Task to complete => All the lines below should be set down exactly, with no picture carried into the copy.

____ Data

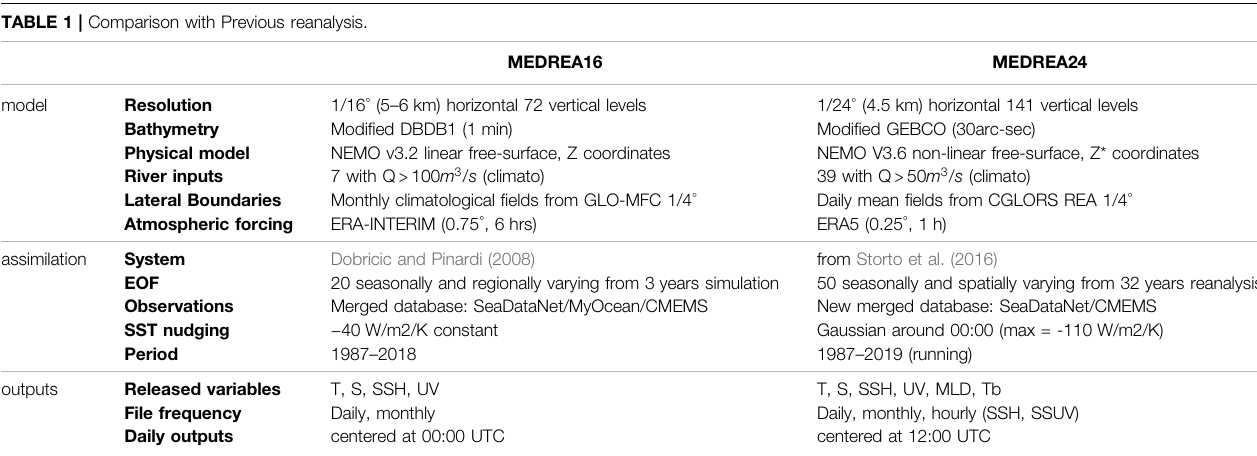
TABLE 1 | Comparison with Previous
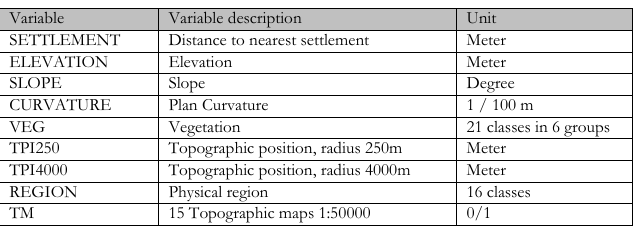
Table 1: Explanatory variables tested for their relevance for the occurrence of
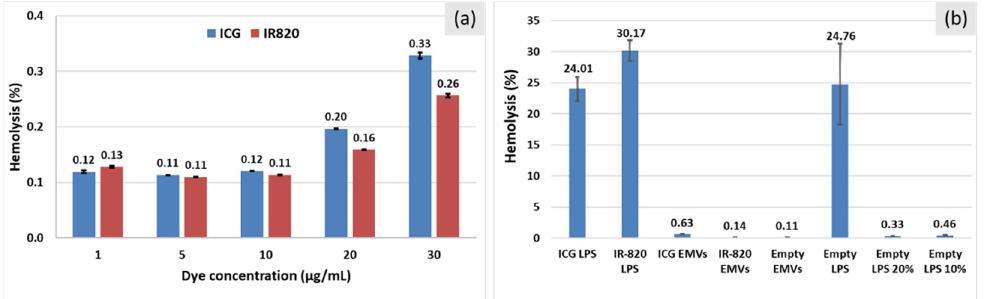
Figure 10. Influence of ICG and IR-820 dyes on red blood cells toxicity. All measurements were performed in triplicate. ( a ) Hemolysis determination of PBS solutions of dyes in the concentration range from 1 to 30 µ g/mL after 3 h incubation at 37 ◦ C. Data analysis revealed no statistically significant difference in the cell viability values between tested groups (ICG and IR-820 at a given concentration, p > 0.05) up to 10 µ g/mL. At a higher concentration (20 and 30 µ g/mL), hemolysis values become significantly different between tested groups ( p < 0.05). ( b ) Hemolysis determination of dye-containing liposomes (LPS) and EMVs after 3 h incubation at 37 ◦ C. Empty carriers were tested as control groups. Liposomal samples (without dilution) showed a statistically significant difference between hemolysis values (ANOVA test, F > F critical = 20.09 > 5.14, p < 0.005). Hemolysis values for all EMV samples differed significantly (ANOVA test, F > F critical = 34.89 > 5.14, p <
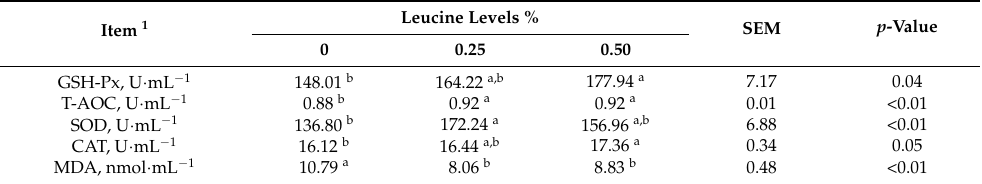
Table 9. Effects of different levels of leucine on Longissimus dorsal muscles antioxidant enzyme activities of finishing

________

Result of this exercise =>
TABLE 1 | Comparison with Previous
Table 1: Explanatory variables tested for their relevance for the occurrence of
Figure 10. Influence of ICG and IR-820 dyes on red blood cells toxicity. All measurements were performed in triplicate. ( a ) Hemolysis determination of PBS solutions of dyes in the concentration range from 1 to 30 µ g/mL after 3 h incubation at 37 ◦ C. Data analysis revealed no statistically significant difference in the cell viability values between tested groups (ICG and IR-820 at a given concentration, p > 0.05) up to 10 µ g/mL. At a higher concentration (20 and 30 µ g/mL), hemolysis values become significantly different between tested groups ( p < 0.05). ( b ) Hemolysis determination of dye-containing liposomes (LPS) and EMVs after 3 h incubation at 37 ◦ C. Empty carriers were tested as control groups. Liposomal samples (without dilution) showed a statistically significant difference between hemolysis values (ANOVA test, F > F critical = 20.09 > 5.14, p < 0.005). Hemolysis values for all EMV samples differed significantly (ANOVA test, F > F critical = 34.89 > 5.14, p <
Table 9. Effects of different levels of leucine on Longissimus dorsal muscles antioxidant enzyme activities of finishing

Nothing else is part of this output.